------ Records supplied
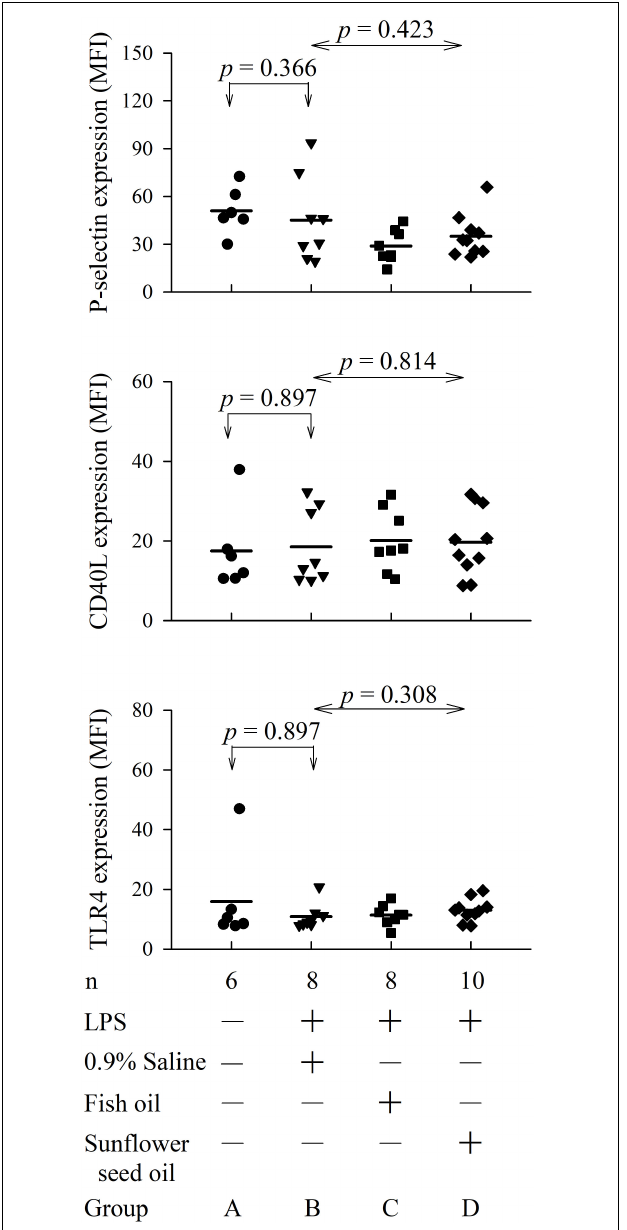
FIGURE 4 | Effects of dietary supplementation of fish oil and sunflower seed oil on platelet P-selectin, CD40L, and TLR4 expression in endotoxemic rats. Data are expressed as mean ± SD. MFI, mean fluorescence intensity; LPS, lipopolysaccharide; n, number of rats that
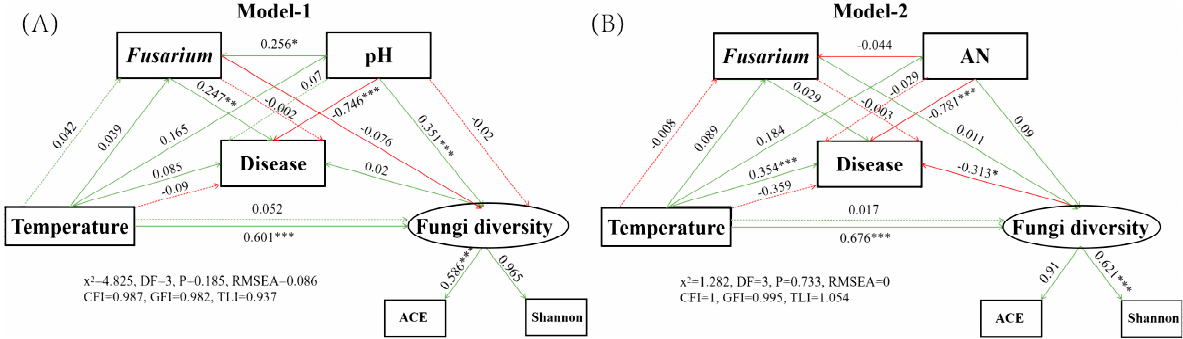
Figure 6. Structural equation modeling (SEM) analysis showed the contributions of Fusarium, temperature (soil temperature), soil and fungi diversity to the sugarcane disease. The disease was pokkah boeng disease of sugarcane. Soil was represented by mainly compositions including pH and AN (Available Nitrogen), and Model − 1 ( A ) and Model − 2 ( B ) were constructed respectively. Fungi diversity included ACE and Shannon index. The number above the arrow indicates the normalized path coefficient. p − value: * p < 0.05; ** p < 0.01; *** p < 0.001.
------------
------ Records supplied
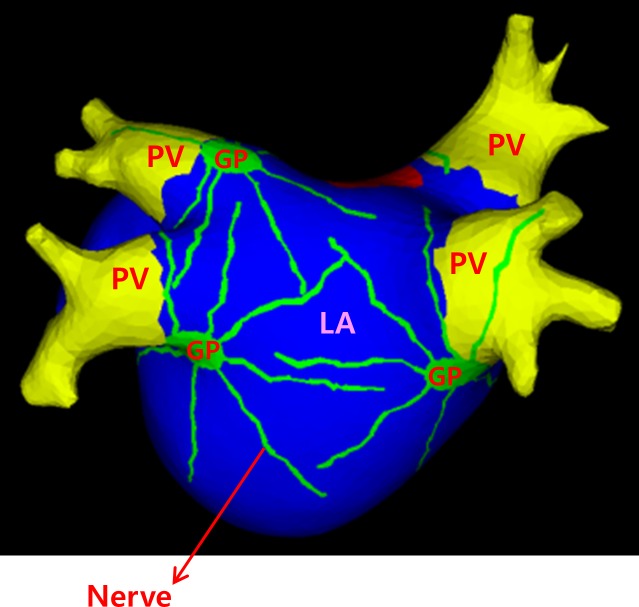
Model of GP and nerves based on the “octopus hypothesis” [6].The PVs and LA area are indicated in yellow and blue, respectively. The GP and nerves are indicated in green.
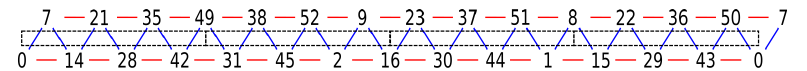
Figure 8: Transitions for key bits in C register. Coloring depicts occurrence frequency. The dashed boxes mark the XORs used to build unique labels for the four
------------
**Exercise brief**
Beginning with the line holding "FIGURE 4 | Effects" in the material above, restate word for word each line through the line holding "Figure 6. Structural", and exclude pictures.

**Solved exercise**
FIGURE 4 | Effects of dietary supplementation of fish oil and sunflower seed oil on platelet P-selectin, CD40L, and TLR4 expression in endotoxemic rats. Data are expressed as mean ± SD. MFI, mean fluorescence intensity; LPS, lipopolysaccharide; n, number of rats that
Figure 6. Structural equation modeling (SEM) analysis showed the contributions of Fusarium, temperature (soil temperature), soil and fungi diversity to the sugarcane disease. The disease was pokkah boeng disease of sugarcane. Soil was represented by mainly compositions including pH and AN (Available Nitrogen), and Model − 1 ( A ) and Model − 2 ( B ) were constructed respectively. Fungi diversity included ACE and Shannon index. The number above the arrow indicates the normalized path coefficient. p − value: * p < 0.05; ** p < 0.01; *** p < 0.001.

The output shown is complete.